CICERO is Meta's latest AI system that can negotiate with humans in natural language, convince them of strategies and cooperate with them. The strategy board game "Diplomacy" serves as a benchmark.
According to Meta, CICERO is the first language AI that can play the board game "Diplomacy" at a human level. In Diplomacy, players negotiate the European balance of power before World War I.
Representing Austria-Hungary, England, France, Germany, Italy, Russia, and Turkey, players form strategic alliances and break them when it is to their advantage. All moves are planned and then executed simultaneously. Skillful negotiation is therefore the core of the game.
CICERO is optimized for diplomacy, and the game also serves as a benchmark for the model's language skills: in 40 online games over 72 hours on "webDiplomacy.net," CICERO scored more than twice the average score of human players and was in the top ten percent, according to Meta.
The CICERO agent is designed to negotiate and establish alliances with humans, according to Meta. The AI should be able to infer players' beliefs and intentions from conversations - a task that Meta's research team says has been seen as "a near-impossible grand challenge" in AI development for decades.
According to Meta, CICERO is so successful at playing Diplomacy that human players prefer to ally with the AI. In online games, CICERO encountered 82 different human players who did not know that CICECO is an AI system. Only one player expressed a bot suspicion in chat after a game, but it was without consequence.
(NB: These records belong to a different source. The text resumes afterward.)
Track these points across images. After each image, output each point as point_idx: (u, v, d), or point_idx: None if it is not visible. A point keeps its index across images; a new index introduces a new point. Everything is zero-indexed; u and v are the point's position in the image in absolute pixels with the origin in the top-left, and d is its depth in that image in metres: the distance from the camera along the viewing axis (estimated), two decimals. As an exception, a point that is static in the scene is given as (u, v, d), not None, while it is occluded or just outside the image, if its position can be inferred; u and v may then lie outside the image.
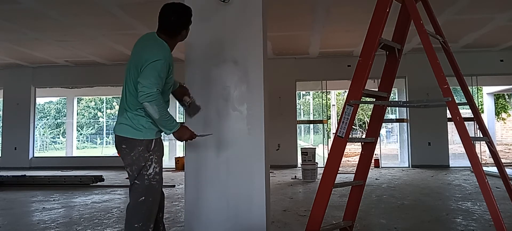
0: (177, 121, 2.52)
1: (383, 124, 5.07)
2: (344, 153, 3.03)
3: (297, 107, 11.51)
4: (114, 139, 2.57)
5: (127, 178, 2.67)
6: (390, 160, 12.62)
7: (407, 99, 10.43)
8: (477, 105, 3.64)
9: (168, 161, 13.46)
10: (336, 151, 2.88)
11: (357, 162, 3.31)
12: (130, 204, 2.46)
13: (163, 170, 2.61)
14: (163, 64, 2.38)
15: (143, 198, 2.43)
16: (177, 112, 15.47)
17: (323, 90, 12.13)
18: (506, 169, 3.05)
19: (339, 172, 2.90)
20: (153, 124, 2.46)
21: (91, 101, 28.25)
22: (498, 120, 21.65)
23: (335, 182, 2.86)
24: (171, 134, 2.50)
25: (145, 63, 2.36)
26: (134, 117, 2.44)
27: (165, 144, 15.75)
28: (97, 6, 6.57)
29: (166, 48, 2.50)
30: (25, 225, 4.54)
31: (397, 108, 12.20)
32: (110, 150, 20.99)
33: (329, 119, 22.17)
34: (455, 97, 2.57)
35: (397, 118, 11.79)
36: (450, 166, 10.29)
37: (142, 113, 2.43)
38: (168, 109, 2.46)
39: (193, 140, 2.71)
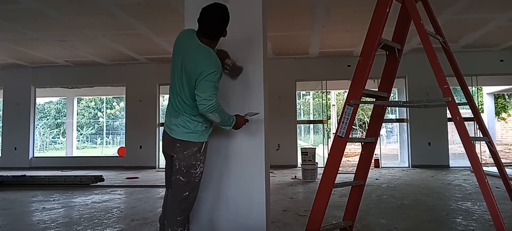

In the paper, the researchers describe a case in which CICERO was able to dissuade a human player from making a planned move and convince him to make a new move that was mutually beneficial.
First plan, then speak
At its core, CICERO works with two systems: One plans the moves for itself and its partners, the second translates these moves into natural language and explains them to the players to convince them of its planning.
CICERO's language model is based on a pre-trained transformer language model (BART) with 2.7 billion parameters that was fine-tuned with more than 40,000 diplomacy games. The anonymized game data included well over twelve million messages exchanged between human players, which CICERO processed during training.
According to Meta, the supervised training approach with human game data, which is classic for game AIs and involves cloning the behavior of human players, would result in a gullible agent in Diplomacy that could be easily manipulated, for example by a phrase such as, "I'm glad we agreed that you will move your unit out of Paris!" Moreover, a purely supervised trained model could learn spurious correlations between dialogues and actions.
With the iterative planning algorithm "piKL" (policy-regularized), the model optimizes its initial strategy based on the strategy predictions for the other players, while trying to stay close to its initial prediction. "We found that piKL better models human play and leads to better policies for the agent compared to supervised learning alone," Meta AI writes.
Cicero uses a strategic reasoning module to intelligently select intents and actions. This module runs a planning algorithm that predicts the policies of all other players based on the game state and dialogue so far, accounting for both the strength of different actions and their likelihood in human games, and chooses an optimal action for Cicero based on those predictions.
Planning relies on a value and policy function trained via self-play RL which penalized the agent for deviating too far from human behavior in order to maintain a human-compatible policy. During each negotiation period, intents are re-computed every time Cicero sends or receives a message. At the end of each turn, Cicero plays its most recently computed intent.
From the paper
One possible use case for CICERO-style systems, according to Meta, is advanced digital assistants that hold longer, streamlined discussions with people and teach them new knowledge or skills during those conversations. CICERO itself can only play diplomacy.
The system also makes mistakes, such as occasionally sending messages with illogical justifications, contradicting its plans, or being "otherwise strategically inadequate." The researchers tried to hide these errors as best they could with a series of filters. They attribute the fact that CICERO was not exposed as a bot despite its errors to the time pressure in the game and to the fact that humans also occasionally make similar mistakes.
In the deliberate use of conversational AI, there remain "many open problems" in human-agent collaboration, for which diplomacy is a good testing ground, the researchers write.